Phrasal Verb Friday: Work Out
This week’s phrasal verb Friday post is inspired by the phrasal verb(pv): work out
As you probably know, in English sometimes words have more than 1 meaning, and such is the case work out. So, in today’s post, rather than focusing on many different pvs, or just looking at the base verb, we will go over the different meanings of only WORK OUT, and learn some relevant vocabulary for each category. Are you ready?
work out: to exercise; improve physical fitness
I try to work out at least 4 times per week. I usually go to the gym and do a mix of cardio and strength building to remain fit and healthy. My favorite cardio machines are the stationary bike, treadmill, and the elliptical. I can burn a good amount of calories, while increasing my endurance and stamina on all of them. For strength building, I like to to use dumbbells (or weights) when I do a variety of standing exercises, or I use one of the many weight machines depending on the muscle I would like to build.
- cardio: an exercise that causes the heart to beat faster/harder for a period of time
- strength building: an exercise that targets a muscles/muscles to build size and strength
- fit: physically healthy, strong and in good shape
- cardio machines: a type of exercise equipment that provide cardio exercises, designed to increase heart rate
- stationary bike: a type of cardio machine that moves like a bicycle (in one place); however, a person is sitting in a seat like a chair
- treadmill: a type of cardio machine that has a large belt that moves around while a person walks or runs on it
- elliptical: a type of cardio machine used to simulate stair climbing, walking, or running
- to burn calories: use calories as a source of energy, often to lose weight
- calories: a unit of heat used to indicate the amount of energy that foods will produce in the human body
- endurance: the ability to do something difficult (ex: exercise) for a long time
- stamina: great physical or mental strength that allows you to continue doing something for a long time
- dumbbells: also, “weights” or “free weights”, a bar with weights attached at the end as a tool to build muscles
- standing exercises: exercises not performed on a machine or a bench
- weight machines: a type of exercise equipment that is used to build muscles while staying stationary
Check out this helpful picture, courtesy of Merriam-Webster Learner’s Dictionary, to see some more vocabulary: cardio machines (rowing machine), examples of standing exercises, and equipment.

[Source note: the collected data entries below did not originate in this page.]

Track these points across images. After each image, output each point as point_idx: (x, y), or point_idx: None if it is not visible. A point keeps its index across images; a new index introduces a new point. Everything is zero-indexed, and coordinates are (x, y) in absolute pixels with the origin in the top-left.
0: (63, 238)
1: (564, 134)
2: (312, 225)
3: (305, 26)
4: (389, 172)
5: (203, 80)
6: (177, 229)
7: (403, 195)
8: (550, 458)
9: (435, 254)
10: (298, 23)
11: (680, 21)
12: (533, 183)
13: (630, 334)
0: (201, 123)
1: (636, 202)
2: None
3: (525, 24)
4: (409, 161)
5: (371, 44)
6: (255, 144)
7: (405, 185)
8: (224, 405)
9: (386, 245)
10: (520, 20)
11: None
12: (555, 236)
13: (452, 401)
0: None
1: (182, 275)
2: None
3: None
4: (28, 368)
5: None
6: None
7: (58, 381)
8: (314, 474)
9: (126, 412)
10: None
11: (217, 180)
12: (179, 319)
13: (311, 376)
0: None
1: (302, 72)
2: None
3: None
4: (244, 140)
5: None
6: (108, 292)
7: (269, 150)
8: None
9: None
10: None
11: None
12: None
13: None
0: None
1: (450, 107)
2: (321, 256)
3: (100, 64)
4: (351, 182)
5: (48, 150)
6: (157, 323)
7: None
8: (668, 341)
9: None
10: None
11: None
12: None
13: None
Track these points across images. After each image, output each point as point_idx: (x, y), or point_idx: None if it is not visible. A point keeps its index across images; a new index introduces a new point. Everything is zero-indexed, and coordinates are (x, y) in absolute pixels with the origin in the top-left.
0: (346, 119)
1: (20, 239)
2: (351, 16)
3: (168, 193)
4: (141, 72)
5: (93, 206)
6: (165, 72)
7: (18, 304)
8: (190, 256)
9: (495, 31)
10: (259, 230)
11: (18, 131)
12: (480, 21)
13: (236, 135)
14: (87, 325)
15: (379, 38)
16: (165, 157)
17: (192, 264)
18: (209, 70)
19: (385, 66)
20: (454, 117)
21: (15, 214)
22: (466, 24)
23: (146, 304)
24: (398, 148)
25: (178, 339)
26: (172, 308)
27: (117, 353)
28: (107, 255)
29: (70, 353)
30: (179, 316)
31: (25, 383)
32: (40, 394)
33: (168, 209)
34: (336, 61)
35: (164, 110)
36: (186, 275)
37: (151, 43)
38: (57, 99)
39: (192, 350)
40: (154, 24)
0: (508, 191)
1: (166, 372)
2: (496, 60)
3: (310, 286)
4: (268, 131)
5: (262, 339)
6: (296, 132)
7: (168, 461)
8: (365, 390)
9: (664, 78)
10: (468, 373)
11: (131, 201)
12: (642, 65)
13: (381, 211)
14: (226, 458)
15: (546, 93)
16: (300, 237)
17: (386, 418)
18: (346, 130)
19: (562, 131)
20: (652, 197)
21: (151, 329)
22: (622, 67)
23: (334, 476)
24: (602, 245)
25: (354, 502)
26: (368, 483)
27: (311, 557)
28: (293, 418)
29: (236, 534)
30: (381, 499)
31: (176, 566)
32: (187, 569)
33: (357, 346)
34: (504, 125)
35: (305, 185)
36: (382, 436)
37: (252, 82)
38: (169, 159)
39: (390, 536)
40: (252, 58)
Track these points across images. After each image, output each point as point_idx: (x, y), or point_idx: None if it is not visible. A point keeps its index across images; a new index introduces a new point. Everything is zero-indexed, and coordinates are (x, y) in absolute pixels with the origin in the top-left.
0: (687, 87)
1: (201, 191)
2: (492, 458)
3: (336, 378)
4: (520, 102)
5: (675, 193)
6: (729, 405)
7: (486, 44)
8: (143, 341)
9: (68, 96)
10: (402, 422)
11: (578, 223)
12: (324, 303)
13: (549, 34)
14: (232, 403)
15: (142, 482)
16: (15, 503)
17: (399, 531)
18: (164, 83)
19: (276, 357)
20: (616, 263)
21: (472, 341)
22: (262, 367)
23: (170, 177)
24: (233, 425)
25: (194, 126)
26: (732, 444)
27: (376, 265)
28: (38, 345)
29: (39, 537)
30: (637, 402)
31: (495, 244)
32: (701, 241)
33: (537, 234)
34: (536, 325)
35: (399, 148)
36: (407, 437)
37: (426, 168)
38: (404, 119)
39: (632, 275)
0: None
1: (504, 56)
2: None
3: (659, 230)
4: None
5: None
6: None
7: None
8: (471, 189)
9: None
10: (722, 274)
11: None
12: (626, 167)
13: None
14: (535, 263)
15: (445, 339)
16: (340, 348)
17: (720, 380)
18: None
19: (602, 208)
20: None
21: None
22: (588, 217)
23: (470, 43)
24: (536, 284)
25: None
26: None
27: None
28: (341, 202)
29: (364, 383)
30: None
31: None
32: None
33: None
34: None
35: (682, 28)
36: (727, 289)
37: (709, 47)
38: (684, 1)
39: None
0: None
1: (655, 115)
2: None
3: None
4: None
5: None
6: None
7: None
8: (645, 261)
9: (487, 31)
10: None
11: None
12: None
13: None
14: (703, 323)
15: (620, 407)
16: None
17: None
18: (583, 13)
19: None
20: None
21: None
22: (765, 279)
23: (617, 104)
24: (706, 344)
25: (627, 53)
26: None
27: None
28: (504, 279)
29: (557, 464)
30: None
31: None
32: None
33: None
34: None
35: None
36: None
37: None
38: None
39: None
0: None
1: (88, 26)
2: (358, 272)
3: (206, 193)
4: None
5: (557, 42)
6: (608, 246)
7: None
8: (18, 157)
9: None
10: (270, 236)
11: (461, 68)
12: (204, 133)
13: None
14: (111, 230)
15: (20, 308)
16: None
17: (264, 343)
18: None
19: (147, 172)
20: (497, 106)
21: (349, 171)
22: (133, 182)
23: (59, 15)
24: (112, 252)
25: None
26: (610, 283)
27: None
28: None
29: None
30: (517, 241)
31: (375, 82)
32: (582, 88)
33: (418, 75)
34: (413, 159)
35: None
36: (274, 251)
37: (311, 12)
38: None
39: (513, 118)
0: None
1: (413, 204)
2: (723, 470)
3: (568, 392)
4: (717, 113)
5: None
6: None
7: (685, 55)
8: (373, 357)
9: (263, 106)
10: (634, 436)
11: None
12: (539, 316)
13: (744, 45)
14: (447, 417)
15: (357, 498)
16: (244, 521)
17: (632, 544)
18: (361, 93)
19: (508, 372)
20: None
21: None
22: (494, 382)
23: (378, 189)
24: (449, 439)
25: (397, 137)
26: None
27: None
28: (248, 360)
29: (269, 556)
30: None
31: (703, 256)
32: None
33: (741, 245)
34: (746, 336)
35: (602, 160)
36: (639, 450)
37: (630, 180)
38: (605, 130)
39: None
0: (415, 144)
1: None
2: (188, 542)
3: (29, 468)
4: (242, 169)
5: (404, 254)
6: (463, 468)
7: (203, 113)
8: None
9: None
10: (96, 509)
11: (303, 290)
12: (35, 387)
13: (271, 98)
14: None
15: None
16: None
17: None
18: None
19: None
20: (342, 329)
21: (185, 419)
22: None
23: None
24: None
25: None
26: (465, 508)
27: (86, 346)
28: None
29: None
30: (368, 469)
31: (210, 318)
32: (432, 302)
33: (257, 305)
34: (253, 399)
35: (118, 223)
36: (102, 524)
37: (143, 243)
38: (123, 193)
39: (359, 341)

work out (something) or work (something) out: to create a plan or find a solution to problem by thinking
We can use this phrasal verb to talk about a mathematical equation; for example, what is 2 + 2? Are you able to work out the answer? You probably don’t need a piece of paper to work it out, but you most likely would for a calculus or advanced algebra problem.
note: you can put the object after the particle “out” – EX: work out the problem
or you you can separate the verb and particle – EX: work the problem out
However, if you use a pronoun “it” or “them” then it must go in between the verb and particle: – EX: work it out
If we are talking about a plan, or finding the solution, we can imagine this scenario: Luci and Dylan don’t know how they are going to save enough money to buy the house of their dreams, so they both tried to work out a way to do it. Dylan worked out a budget that would fit their financial needs, and even though all of the details weren’t organized from the beginning, they decided to work out those details later.
- “work out a way”: create a plan (a way) to save money
- “worked out a budget”: created a budget (money guide)
- “work out those details”: organize the details to find the solution
In order to practice the difference between these two phrasal verbs, you need to personalize them and create some context relevant to you! I have a couple of challenges for you to do, and all of theme encourage you to connect with me and other learners. The more you do, the more you practice, so start now by….
1) Comment below this post (under: “What do you think”) and answer the following questions:
-When was the last time you worked out at a gym? Do you prefer working out inside or in the fresh air?
-What was the last problem you worked out? Did anyone help you work it out?
2) INSTAGRAM! You know I love Instagram for learning, and if you don’t make sure you read this. To practice these phrasal verbs you can post A) a picture or video of you working out (exercise), and make sure you tag me and/or use #eotbworkout. In the caption section, make sure you include a sentence using the phrasal verb. B) Upload a picture of your achievement: a problem you solved or plan you created (WORKED OUT), or take of video of you trying to work something out. Same as your part A challenge: tag me and/or use #eotbworkout
Great post! I love phrasal verbs, just because of all the nuance they carry with them. Still, I think they’re one of the hardest aspects of English for non-native speakers.
Yes! Isn’t that the truth!? It’s difficult for me learning other languages, too. 😉
it’s a tricky one work out, according to the PHaVE dictionary (phave-dictionary.englishup.me) it has 4 common meanings.
in addition to the two you describe there is work out + well/badly – happen or develop in a particular way ; and prove to be successful
Yes there is, I chose only 2 for the post to not overwhelm! 🙂 Thanks for the additions!